Are suppliers understanding that?
Some are, absolutely. Some have responded, some have come back and said, look, we hear it. We’re doing this, we’re doing the right thing. I know some that aren’t. We’re going to have those awkward conversations. No doubt there will be a take it or leave it attitude. There will be some brands that say, if you want my brand, regardless, you will buy it. But what you have seen is, in some cases, even the biggest brands in the world are seeing their market share being challenged because there are some good quality products. You only have to look at what the discounters, Aldi and Lidl have done with own brand, they have created a whole market where own brand is not being seen as cheap and nasty.
Do you have a target to growing the membership further?
It’s not key to us to grow the number of members, and the volume that sits within the group is a significant enough volume that we can work with. We believe there is still opportunity to give those existing members a better return. That’s our priority.
How is the Unitas own brand range performing?
It is performing very well. We are looking to double the range. There are 120 SKUs out there now, within the year, we think that’s going to be probably over 200 and near to 240. The market conditions lend itself to own brand so it will continue to grow.
Why do you think Unitas was named the suppliers’ favourite wholesaler in the 2024 Advantage Report?
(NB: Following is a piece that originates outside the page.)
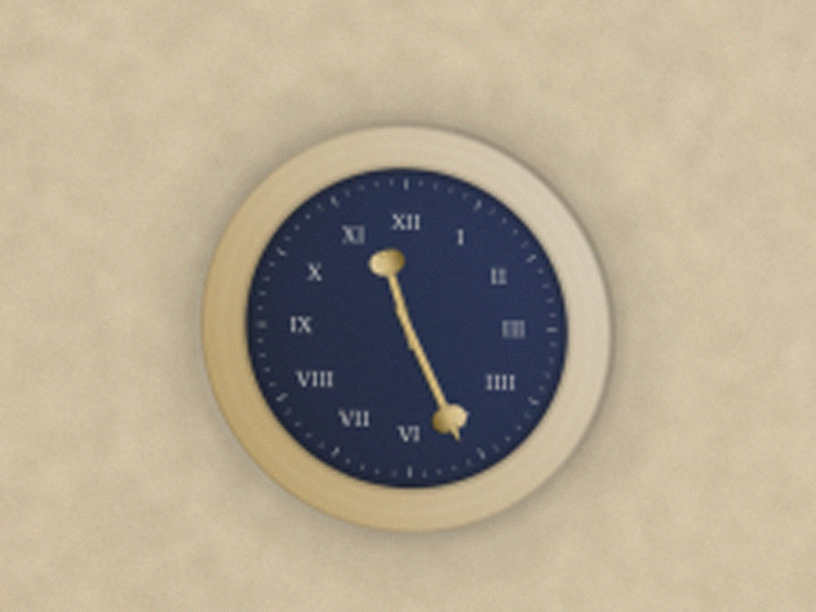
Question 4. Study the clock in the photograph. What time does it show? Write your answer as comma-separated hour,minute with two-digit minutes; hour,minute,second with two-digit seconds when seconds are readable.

We made a stance, a few years ago, saying, we want to start building collaborative relationships. That’s not just saying it, it’s actually doing it. We made sure that as a team, we are more out with suppliers in depots, not just doing work in the office. We want more face-to-face meetings. We made a positive stance to say, banging the table does not build relationships and give you a better price. It’s very short term. It’s not the way we want to work. We want strategic, collaborative relationships. And now, it’s coming through, we have seen that happening. Suppliers are saying, you’re working with us, you’re understanding our brands, and you’re helping us execute our brand plans, and that’s great. We are very proud of that, because we’ve changed the culture of our trading team, and we changed personnel because we wanted a different way of working. That doesn’t happen overnight, That takes time to change. Cheryl Hope, our Trading Director, has been instrumental in building that relationship with suppliers. We think we’re going in the right direction, that’s what has been recognised in the supply chain.